Марианита, продолжавшая наблюдать в окно, сообщала сестре все, что замечала снаружи. Когда наводнение уже захватило все пространство, которое наблюдательница могла охватить взглядом, и волны со страшным шумом стали яростно разбиваться о подошву горы, увенчанной гасиендой, перед ними показались два всадника, несшиеся во весь карьер.
Наблюдательница тотчас же заметила их и испуганно вскричала:
- Гертруда, Гертруда, сюда, прямо наперерез воде, вихрем несутся два всадника!.. О Господи, вдруг они опоздают?.. Наши с вышки машут им руками... А вот несколько наших вакеро также понеслись верхом вниз по шоссе, навстречу им... У каждого из них в руках лассо, чтобы, вероятно, бросить его, если кто из всадников будет тонуть... Да лучше подойди сама к окну, Гертруда. Я не знаю, кто эти всадники. Может быть, один из них дон Рафаэль. Крикни ему погромче... твой голос сразу ободрял бы его, и оп...

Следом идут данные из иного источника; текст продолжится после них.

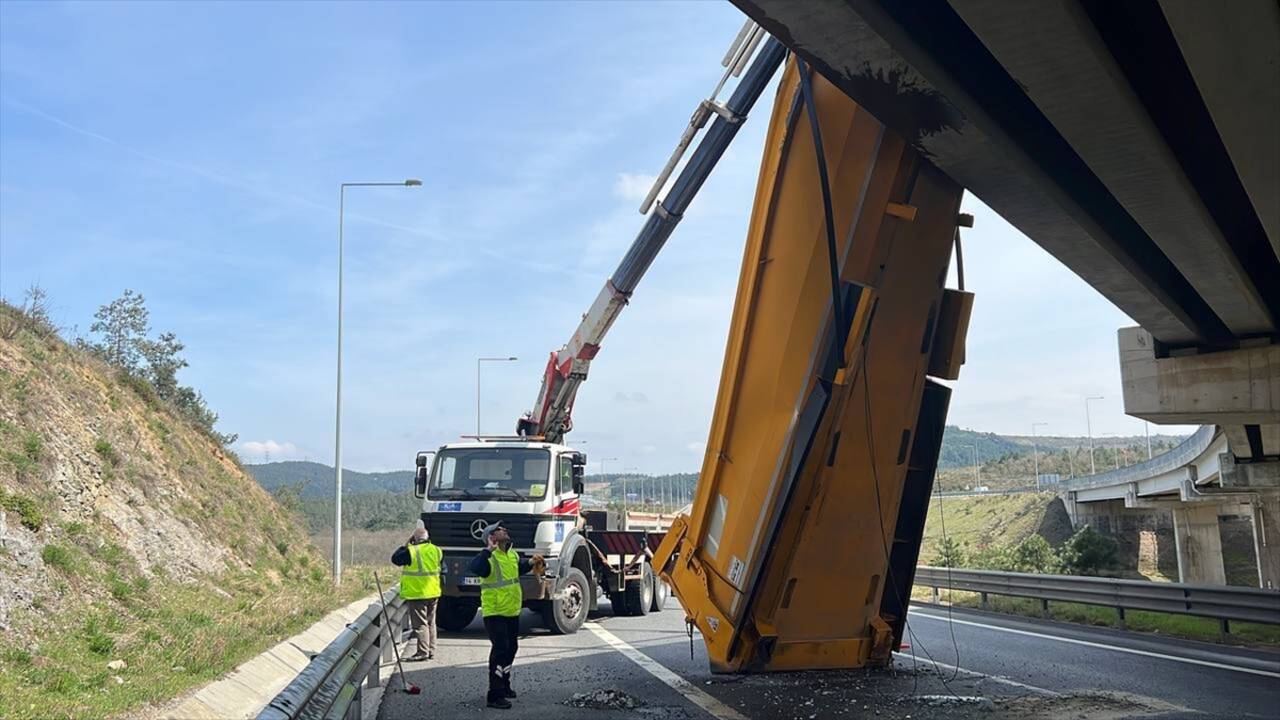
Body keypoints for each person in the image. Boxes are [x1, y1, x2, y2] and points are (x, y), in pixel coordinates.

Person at [468, 521, 544, 709]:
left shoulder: (511, 553)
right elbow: (475, 568)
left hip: (511, 610)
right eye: (499, 530)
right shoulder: (488, 557)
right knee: (500, 650)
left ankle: (505, 684)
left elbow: (516, 570)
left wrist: (531, 563)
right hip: (495, 612)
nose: (504, 530)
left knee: (511, 648)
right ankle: (494, 694)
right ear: (491, 537)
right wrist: (487, 550)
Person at [391, 522, 442, 661]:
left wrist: (406, 544)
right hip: (433, 592)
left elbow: (395, 559)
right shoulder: (436, 550)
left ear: (414, 539)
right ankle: (431, 650)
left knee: (420, 624)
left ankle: (422, 652)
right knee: (431, 623)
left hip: (418, 593)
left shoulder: (411, 551)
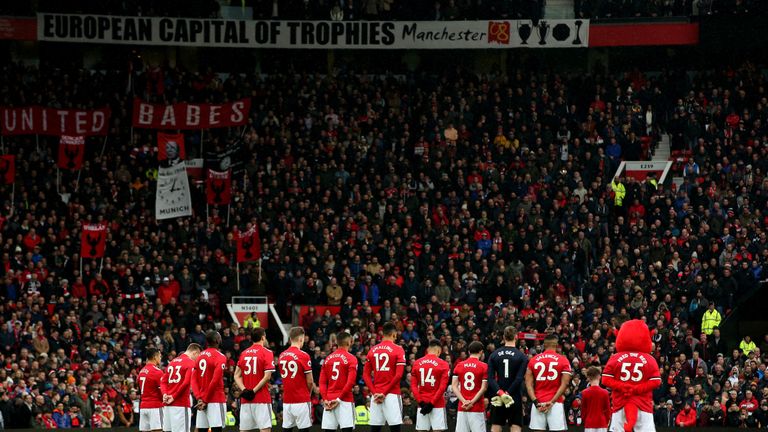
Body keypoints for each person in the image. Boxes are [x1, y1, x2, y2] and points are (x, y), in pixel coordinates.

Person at [601, 320, 661, 432]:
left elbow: (605, 380)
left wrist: (622, 386)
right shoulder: (649, 359)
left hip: (620, 402)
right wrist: (637, 389)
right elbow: (656, 381)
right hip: (643, 404)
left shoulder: (615, 358)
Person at [363, 322, 406, 432]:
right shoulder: (398, 349)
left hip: (376, 395)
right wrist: (384, 393)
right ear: (394, 334)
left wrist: (374, 393)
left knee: (375, 429)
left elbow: (365, 375)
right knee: (395, 428)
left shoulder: (372, 350)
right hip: (391, 394)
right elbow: (398, 375)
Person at [525, 334, 572, 431]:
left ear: (544, 345)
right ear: (556, 345)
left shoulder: (533, 360)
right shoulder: (563, 360)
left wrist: (535, 402)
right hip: (555, 403)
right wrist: (552, 402)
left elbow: (528, 384)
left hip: (538, 402)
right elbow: (565, 383)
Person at [487, 326, 528, 432]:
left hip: (498, 396)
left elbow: (490, 379)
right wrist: (508, 394)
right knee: (515, 425)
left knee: (496, 425)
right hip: (515, 396)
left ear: (504, 337)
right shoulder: (522, 356)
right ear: (516, 337)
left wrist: (501, 394)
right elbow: (519, 379)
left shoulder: (494, 355)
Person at [235, 327, 276, 432]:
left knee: (244, 430)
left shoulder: (244, 353)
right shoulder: (267, 352)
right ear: (263, 337)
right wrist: (253, 391)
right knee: (265, 429)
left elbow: (236, 375)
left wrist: (244, 390)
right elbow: (267, 376)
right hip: (261, 398)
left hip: (246, 400)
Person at [278, 327, 315, 432]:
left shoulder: (282, 355)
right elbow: (310, 381)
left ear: (290, 339)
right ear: (301, 339)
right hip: (301, 399)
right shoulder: (304, 355)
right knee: (303, 429)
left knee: (287, 429)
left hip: (287, 399)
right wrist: (309, 394)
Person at [320, 331, 358, 432]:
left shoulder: (327, 359)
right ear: (349, 342)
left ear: (337, 342)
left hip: (329, 400)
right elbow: (350, 382)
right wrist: (339, 399)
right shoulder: (351, 358)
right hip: (344, 400)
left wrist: (325, 399)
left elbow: (322, 382)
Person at [410, 339, 450, 432]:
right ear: (439, 350)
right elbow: (442, 388)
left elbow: (414, 386)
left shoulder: (417, 363)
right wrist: (431, 404)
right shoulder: (443, 364)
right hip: (437, 404)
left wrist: (421, 402)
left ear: (428, 349)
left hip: (422, 404)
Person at [162, 344, 202, 432]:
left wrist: (164, 394)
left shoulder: (172, 362)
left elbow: (163, 381)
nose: (198, 360)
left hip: (167, 405)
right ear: (195, 353)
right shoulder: (190, 362)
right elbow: (186, 382)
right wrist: (174, 396)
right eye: (198, 356)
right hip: (180, 404)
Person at [451, 341, 488, 432]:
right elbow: (484, 388)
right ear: (481, 352)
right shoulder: (484, 366)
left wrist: (464, 401)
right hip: (477, 407)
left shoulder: (459, 365)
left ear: (468, 352)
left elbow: (454, 387)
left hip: (462, 407)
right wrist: (471, 402)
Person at [194, 331, 228, 432]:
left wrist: (199, 398)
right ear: (217, 340)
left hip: (201, 399)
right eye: (220, 337)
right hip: (215, 399)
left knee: (203, 430)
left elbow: (193, 379)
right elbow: (215, 381)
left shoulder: (200, 356)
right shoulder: (220, 356)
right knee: (217, 429)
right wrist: (205, 399)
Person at [138, 348, 165, 432]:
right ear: (155, 357)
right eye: (159, 356)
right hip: (155, 407)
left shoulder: (141, 371)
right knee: (158, 430)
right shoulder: (158, 372)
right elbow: (162, 391)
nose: (160, 358)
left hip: (143, 407)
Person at [580, 366, 610, 432]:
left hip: (589, 423)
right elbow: (607, 410)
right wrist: (606, 422)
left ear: (588, 377)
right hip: (602, 423)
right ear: (599, 377)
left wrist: (585, 421)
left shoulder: (584, 392)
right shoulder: (605, 392)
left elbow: (583, 410)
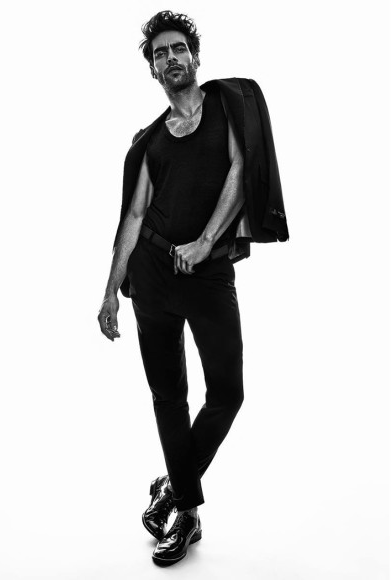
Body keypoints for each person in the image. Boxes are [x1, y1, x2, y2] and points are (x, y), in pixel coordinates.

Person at [98, 10, 289, 567]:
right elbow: (134, 215)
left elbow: (240, 169)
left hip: (208, 274)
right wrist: (110, 290)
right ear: (153, 70)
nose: (170, 57)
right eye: (159, 53)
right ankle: (187, 512)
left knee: (228, 393)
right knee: (168, 397)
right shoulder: (150, 141)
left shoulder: (228, 107)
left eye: (178, 48)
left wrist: (206, 243)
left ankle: (174, 485)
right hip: (152, 274)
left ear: (195, 56)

- Ах нет, мне не вынести такого ужасного зрелища! - со стоном отозвалась старшая сестра. - Я могу только молиться о спасении... Смотри лучше ты одна, Марианита, и говори мне, что увидишь.
- Оба всадника на темных лошадях, - продолжала передавать свои наблюдения младшая сестра, сама трясясь, как в злейшей лихорадке. - Один из них невысокого роста и одет, как погонщик мулов...
- А другой? - нетерпеливо прервала сестру Гертруда.
- Другой - гораздо выше и сидит на лошади совсем прямо, точно едет на прогулку...
- А каков он видом?.. Лицо его? - снова перебила Гертруда умоляющим голосом.
- Лицо?.. - запнулась было Марианита, но тотчас же продолжала: - Впрочем, теперь я вижу и его лицо. Он очень красивый, с черными усами и благородными чертами лица. На его черной шляпе блестит золотой шнур... Он совсем спокоен, точно не видит никакой опасности. По-видимому, это очень храбрый...
- Это он, он! - голосом, полным радости и отчаяния, воскликнула Гертруда.
И быстро вскочив на ноги, она бросилась было к окну, но в двух шагах от него лишилась сил и беспомощно упала на пол.
Марианита кинулась к ней на помощь, но Гертруда отстранила от себя сестру и сказала ей слабым голосом:
- Продолжай, пожалуйста, свои наблюдения, Марианита, и говори мне... О Господи, спаси его!
- Спаси их, Пресвятая Дева Мария! - прошептала и Марианита. Затем, подойдя к окну, она снова принялась смотреть в него. - Вот они барахтаются в воде, продолжала она задыхающимся от волнения голосом. - Но пока вода еще не так глубока, едва доходит до колен лошадям... Они бегут по ней... еще несколько скачков, и они будут у наших нижних ворот... Ах нет, нет, не успевают: вода становится все глубже и глубже!.. Вот они уж поплыли... кони и всадники держатся по-прежнему спокойно... Тот, который поменьше ростом, даже что-то запел, но что именно, никак не разберу. (Девушка высунула из окна голову и прислушалась). Ах, теперь слышу, слышу! - воскликнула она. - Он поет: "В руки Твои, Господи, предаю дух мой!.." Иисус Мария! - вдруг пронзительно вскрикнула она. - Я их больше не вижу... вода совсем покрыла их!